I haven’t posted for a while, simply because I haven’t known what to write about. I haven’t known anything. Days pass by in a blur. Weeks go. Most days I’m unsure what day it is. This has been my life for the past 18 months. But surely it’s got a little easier I know some may think. No. No it hasn’t. In fact the opposite. Each day since Ned died brings more pain and more suffering. That’s grief’s grip on you. It doesn’t go away. It doesn’t play nicely. It isn’t gentle. It’s your worst nightmare.
I’ve always written honestly about my experience with grief and mental illness. Why lie? Who would benefit? Not me and certainly not any reader. If the writing is too raw for you, then you don’t have to read it.
I wake up every single morning and think, ‘Please, not another day. I don’t want to face this life.
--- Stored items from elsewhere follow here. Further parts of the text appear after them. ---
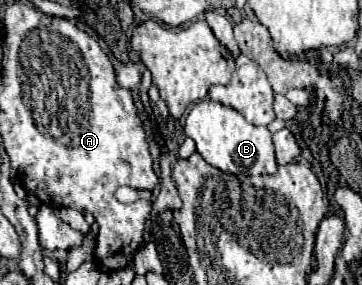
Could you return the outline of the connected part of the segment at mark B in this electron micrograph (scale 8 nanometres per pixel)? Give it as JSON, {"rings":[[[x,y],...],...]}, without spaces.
{"rings":[[[202,100],[196,102],[186,118],[186,136],[190,136],[196,142],[196,150],[200,156],[234,176],[242,174],[274,174],[278,170],[276,158],[274,158],[274,144],[272,144],[272,134],[266,126],[254,126],[244,120],[240,112],[234,108],[228,108],[220,102],[212,100]]]}

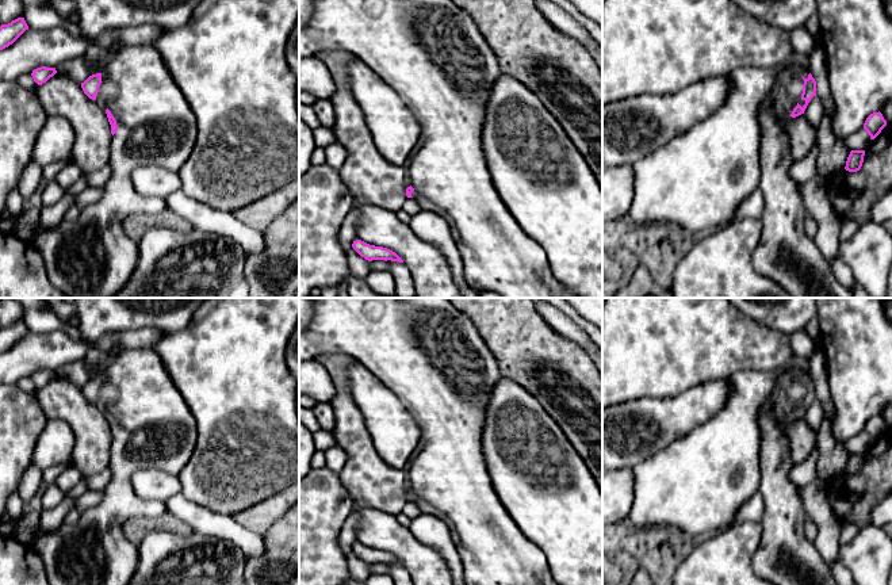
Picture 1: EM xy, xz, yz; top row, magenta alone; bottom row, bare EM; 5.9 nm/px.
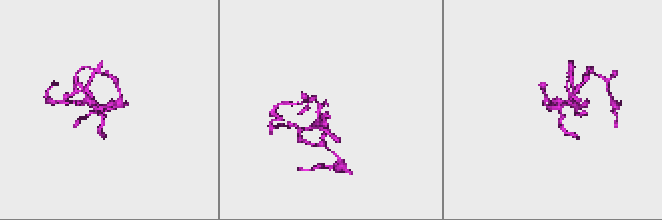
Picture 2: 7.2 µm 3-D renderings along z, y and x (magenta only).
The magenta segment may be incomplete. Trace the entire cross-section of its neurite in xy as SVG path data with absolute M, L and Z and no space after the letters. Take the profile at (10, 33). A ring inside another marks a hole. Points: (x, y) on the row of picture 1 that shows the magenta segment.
M18 18L8 24L0 26L0 50L12 45L26 30L28 26L24 18Z

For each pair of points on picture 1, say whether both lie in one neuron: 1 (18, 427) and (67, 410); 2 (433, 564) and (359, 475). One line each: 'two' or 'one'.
1: two
2: two

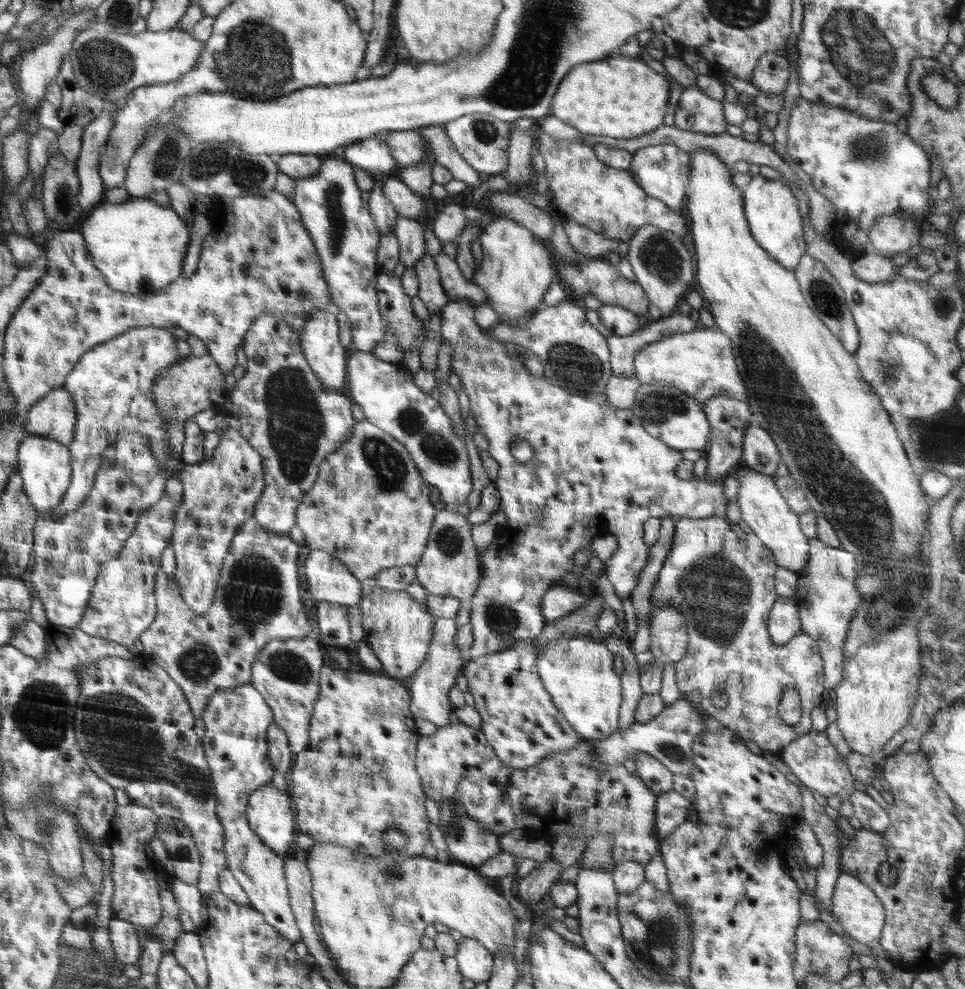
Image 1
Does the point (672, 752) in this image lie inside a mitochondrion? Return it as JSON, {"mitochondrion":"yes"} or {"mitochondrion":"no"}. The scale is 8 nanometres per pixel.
{"mitochondrion":"yes"}

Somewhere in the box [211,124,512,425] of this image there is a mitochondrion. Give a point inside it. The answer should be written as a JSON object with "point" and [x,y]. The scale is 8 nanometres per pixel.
{"point":[335,223]}

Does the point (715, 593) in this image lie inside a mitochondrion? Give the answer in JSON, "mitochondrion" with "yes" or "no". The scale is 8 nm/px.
{"mitochondrion":"yes"}

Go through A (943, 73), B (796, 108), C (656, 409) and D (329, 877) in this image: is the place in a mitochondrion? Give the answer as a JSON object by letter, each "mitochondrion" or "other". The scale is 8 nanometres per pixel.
{"A":"other","B":"other","C":"mitochondrion","D":"other"}

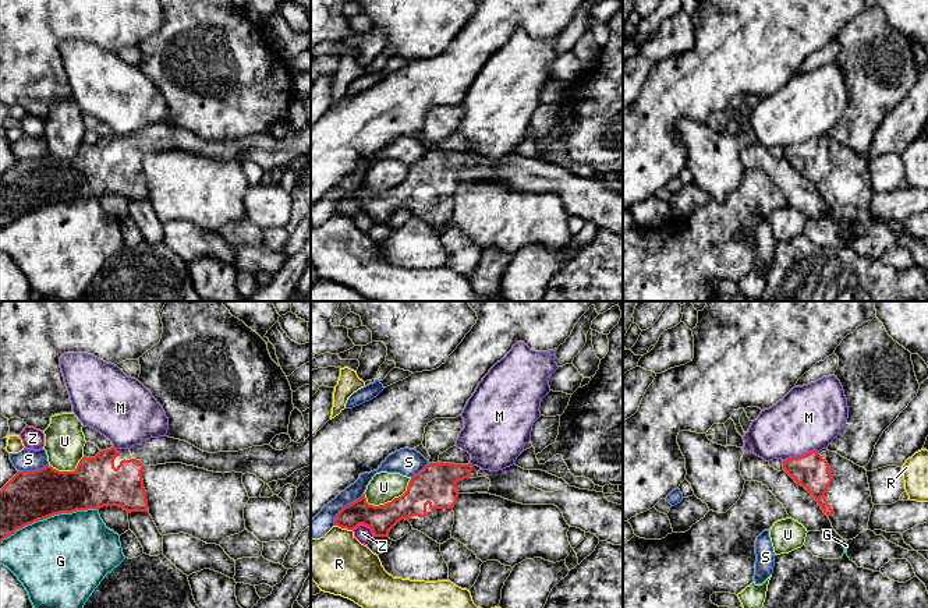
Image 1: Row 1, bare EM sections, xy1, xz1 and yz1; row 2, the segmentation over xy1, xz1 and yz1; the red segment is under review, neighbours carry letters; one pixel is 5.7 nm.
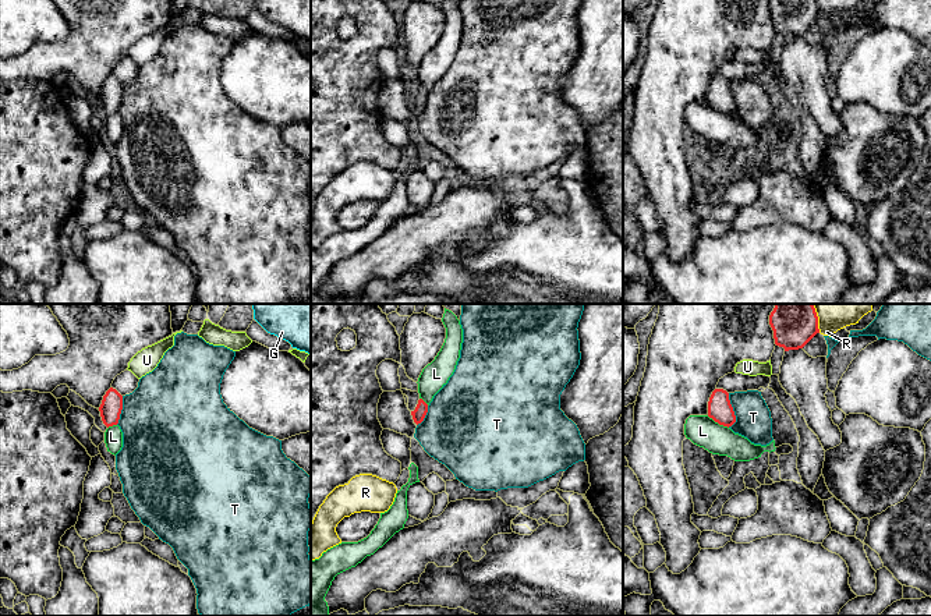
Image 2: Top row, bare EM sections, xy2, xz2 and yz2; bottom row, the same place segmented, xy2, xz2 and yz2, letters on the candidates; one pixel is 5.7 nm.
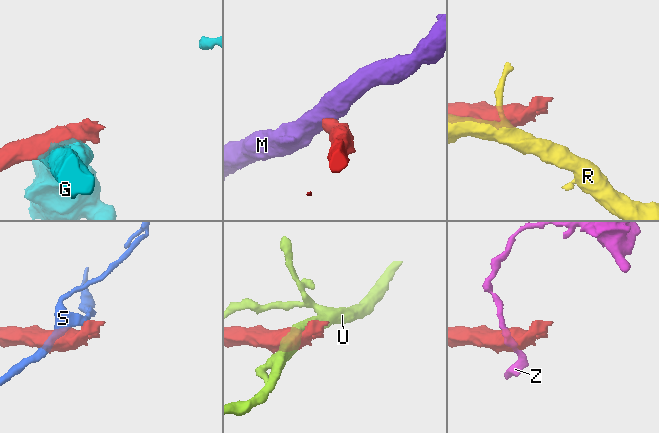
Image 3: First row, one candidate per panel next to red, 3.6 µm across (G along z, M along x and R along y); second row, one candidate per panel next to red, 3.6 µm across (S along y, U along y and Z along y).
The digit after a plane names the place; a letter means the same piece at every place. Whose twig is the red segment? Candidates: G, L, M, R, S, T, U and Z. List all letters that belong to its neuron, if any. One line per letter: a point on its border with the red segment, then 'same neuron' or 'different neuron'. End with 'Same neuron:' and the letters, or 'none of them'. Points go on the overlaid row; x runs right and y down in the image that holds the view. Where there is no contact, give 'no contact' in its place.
G: meets red in xy1 at (49, 516); different neuron
L: meets red in yz2 at (718, 422); different neuron
M: meets red in yz1 at (801, 455); different neuron
R: meets red in xz1 at (343, 527); different neuron
S: meets red in xz1 at (344, 506); different neuron
T: meets red in yz2 at (732, 410); different neuron
U: meets red in xz1 at (393, 499); different neuron
Z: meets red in xz1 at (365, 525); different neuron
Same neuron: none of them

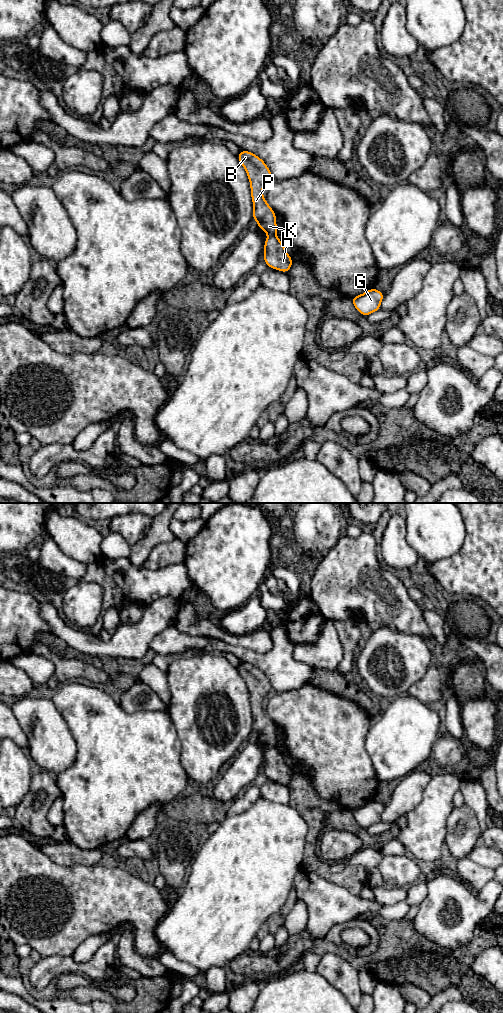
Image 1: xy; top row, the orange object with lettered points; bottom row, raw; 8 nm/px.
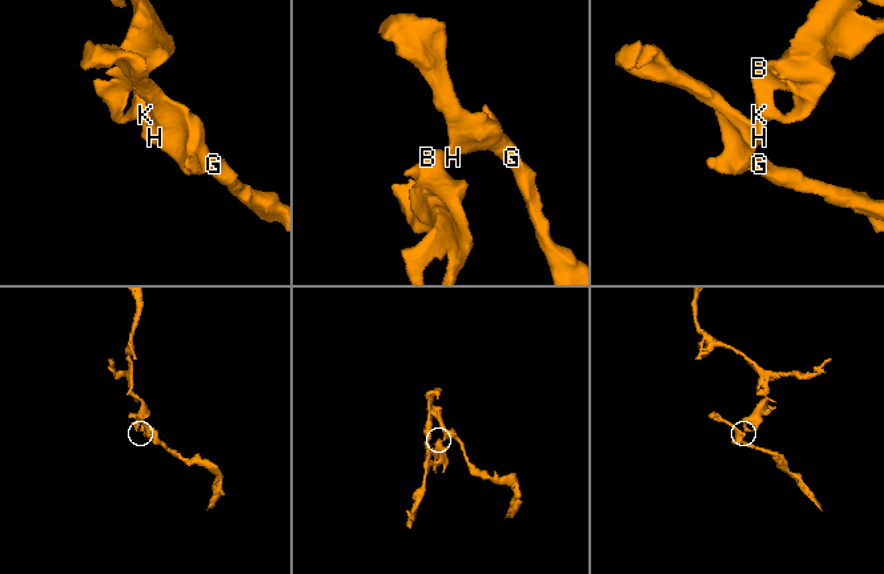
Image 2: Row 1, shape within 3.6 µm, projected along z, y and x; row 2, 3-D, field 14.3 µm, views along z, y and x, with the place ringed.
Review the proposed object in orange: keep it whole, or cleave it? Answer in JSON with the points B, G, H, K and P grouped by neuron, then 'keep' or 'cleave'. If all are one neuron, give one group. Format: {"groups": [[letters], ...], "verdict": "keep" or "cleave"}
{"groups": [["B", "K", "P"], ["G", "H"]], "verdict": "cleave"}

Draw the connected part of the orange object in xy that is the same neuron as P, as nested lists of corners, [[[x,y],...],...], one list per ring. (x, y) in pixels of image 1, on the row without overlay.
[[[241,662],[237,670],[250,693],[251,711],[254,718],[252,731],[257,733],[258,741],[264,742],[268,749],[276,747],[276,726],[262,706],[267,694],[273,690],[271,683],[260,669],[250,663]]]

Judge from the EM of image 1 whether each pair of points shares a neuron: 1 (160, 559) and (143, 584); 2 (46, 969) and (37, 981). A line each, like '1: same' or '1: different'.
1: different
2: same

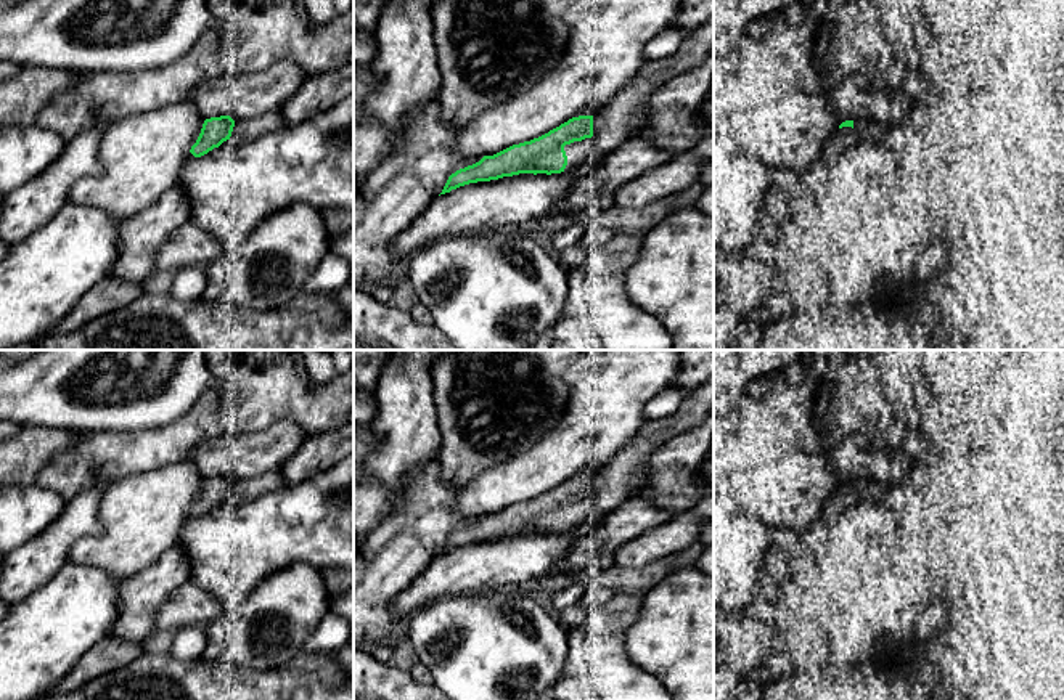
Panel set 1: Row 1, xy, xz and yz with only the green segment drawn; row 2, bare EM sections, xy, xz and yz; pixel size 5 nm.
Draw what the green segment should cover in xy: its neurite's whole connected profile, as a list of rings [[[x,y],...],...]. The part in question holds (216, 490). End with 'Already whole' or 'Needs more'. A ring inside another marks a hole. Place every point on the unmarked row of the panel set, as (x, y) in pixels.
[[[278,470],[257,478],[238,482],[230,475],[211,477],[204,480],[201,493],[190,512],[194,517],[201,517],[214,507],[219,507],[227,499],[238,504],[256,499],[265,493],[284,490],[284,486],[286,483]]]. Needs more

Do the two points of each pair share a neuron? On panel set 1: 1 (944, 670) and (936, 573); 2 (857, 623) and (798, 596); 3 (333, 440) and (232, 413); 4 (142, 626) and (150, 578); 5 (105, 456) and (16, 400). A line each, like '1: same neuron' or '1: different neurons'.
1: same neuron
2: different neurons
3: different neurons
4: same neuron
5: different neurons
I just don’t want to be any more.’ That doesn’t necessarily equate to suicidal thoughts. I have had incidents of these, but mostly it’s just a sense of not wanting to exist; not wanting to have to think any more; not wanting to have to pretend and act just to get through the day; not wanting to feel the desperate guilt that I’m a terrible Mum; not wanting to be terrified that I’ll let my other two sons down the way I let Ned down. All this, jumbled up in my head all day, every day.
I am so tired. Physically, emotionally and mentally empty. Most nights are filled with horrific nightmares. I wake up crying and sweating, disorientated until reality becomes clear and sits vice-tight on my chest.
Yes I have counselling. Yes I’m having psychology sessions, which include EMDR therapy which I’ve written about. I’m functioning. I’m breathing. But I’m not living. How can I? I let my little boy die, I don’t deserve to live. My boys deserve their Mam, of course they do, but I’m only a shadow. I try, I really do. But deep in my core I feel nothing but emptiness. A black hole waiting to swallow me whole.
‘Other people have lost children. They get through it. It just takes time.’
‘You will get through this. You will live again.’
‘You have to live. You have no choice. You have a husband and two sons.’
Grief affects each of its sufferers differently. The generalised comments that I get mean nothing. Grief’s grip makes me physically sick; it leaves me in a panicked heap unable to breathe; it makes me cry an ocean; it makes my limbs heavy; it makes my heart hurt. Of course it does because grief is the price you pay for loving someone. I loved my little boy more than I could ever put into words. I miss him so much I can’t even let myself think that I’ll never see him again. And so I must suffer. I must live in grief’s grip. There’s no escape. There’s no cure. Maybe one day it will loosen its hold slightly. Maybe.